I am trying to create a array of map based on few condition. Following is my function. Even though I am provided Map scala force me to have a tuple as return type. Is there a way I can fix it?
def getSchemaMap(schema: StructType): Array[(String, String)] ={
schema.fields.flatMap {
case StructField(name, StringType, _, _) => Map(name-> "String")
case StructField(name, IntegerType, _, _) => Map(name-> "int")
case StructField(name, LongType, _, _) => Map(name-> "int")
case StructField(name, DoubleType, _, _) => Map(name-> "int")
case StructField(name, TimestampType, _, _) => Map(name-> "timestamp")
case StructField(name, DateType, _, _) => Map(name-> "date")
case StructField(name, BooleanType, _, _) => Map(name-> "boolean")
case StructField(name, _:DecimalType, _, _) => Map(name-> "decimal")

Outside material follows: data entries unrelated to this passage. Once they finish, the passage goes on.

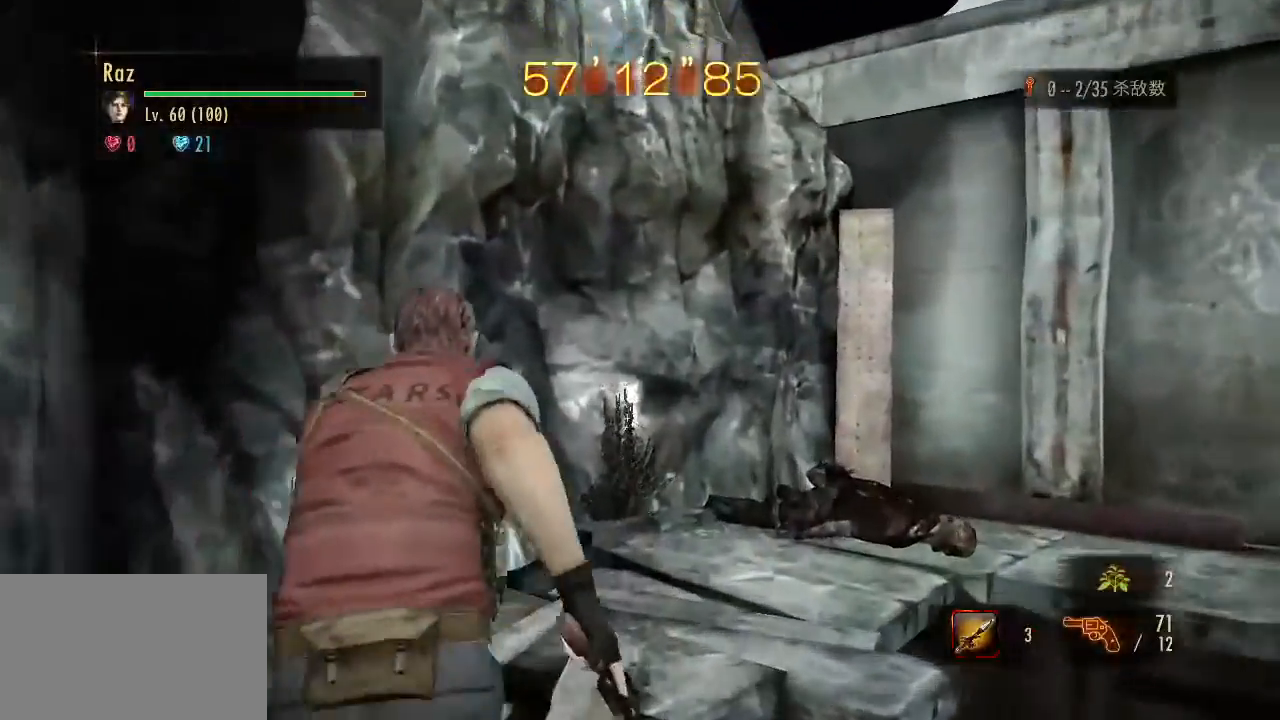
{"keys": ["w"], "mouse": [], "events": []}
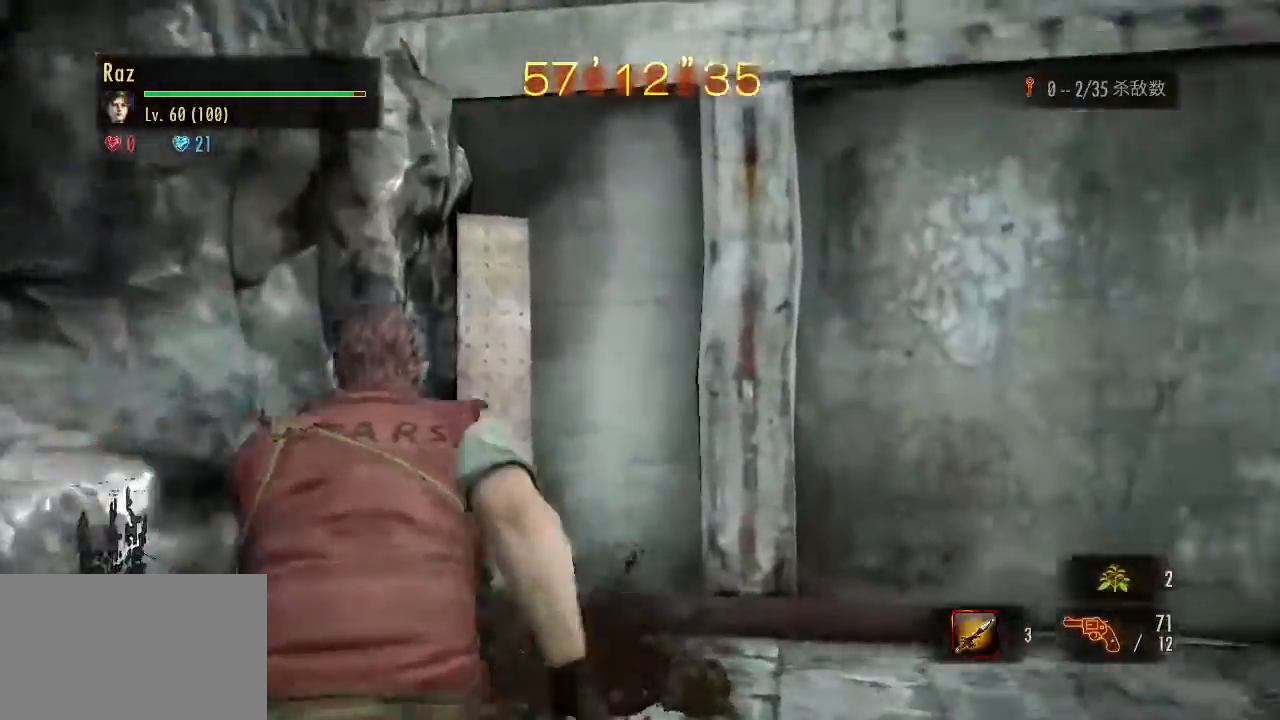
{"keys": ["w"], "mouse": [], "events": []}
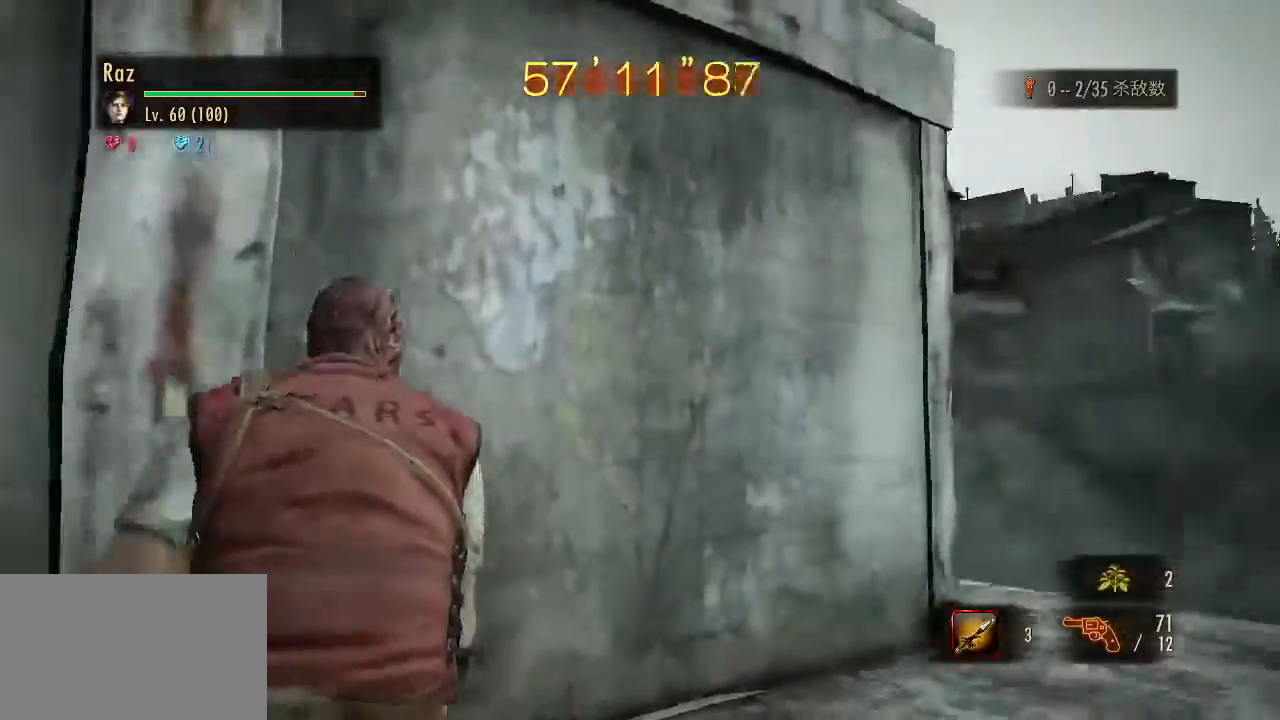
{"keys": ["w"], "mouse": [], "events": []}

case StructField(name, _, _, _) => Map(name-> "String")
}
}
Use toMap to convert Array[(String, String)] to Map[String, String]:
def getSchemaMap(schema: StructType): Map[String, String] = {
schema.fields.flatMap {
case StructField(name, StringType, _, _) => Map(name -> "String")
case StructField(name, IntegerType, _, _) => Map(name -> "int")
case StructField(name, LongType, _, _) => Map(name -> "int")
case StructField(name, DoubleType, _, _) => Map(name -> "int")
case StructField(name, TimestampType, _, _) => Map(name -> "timestamp")
case StructField(name, DateType, _, _) => Map(name -> "date")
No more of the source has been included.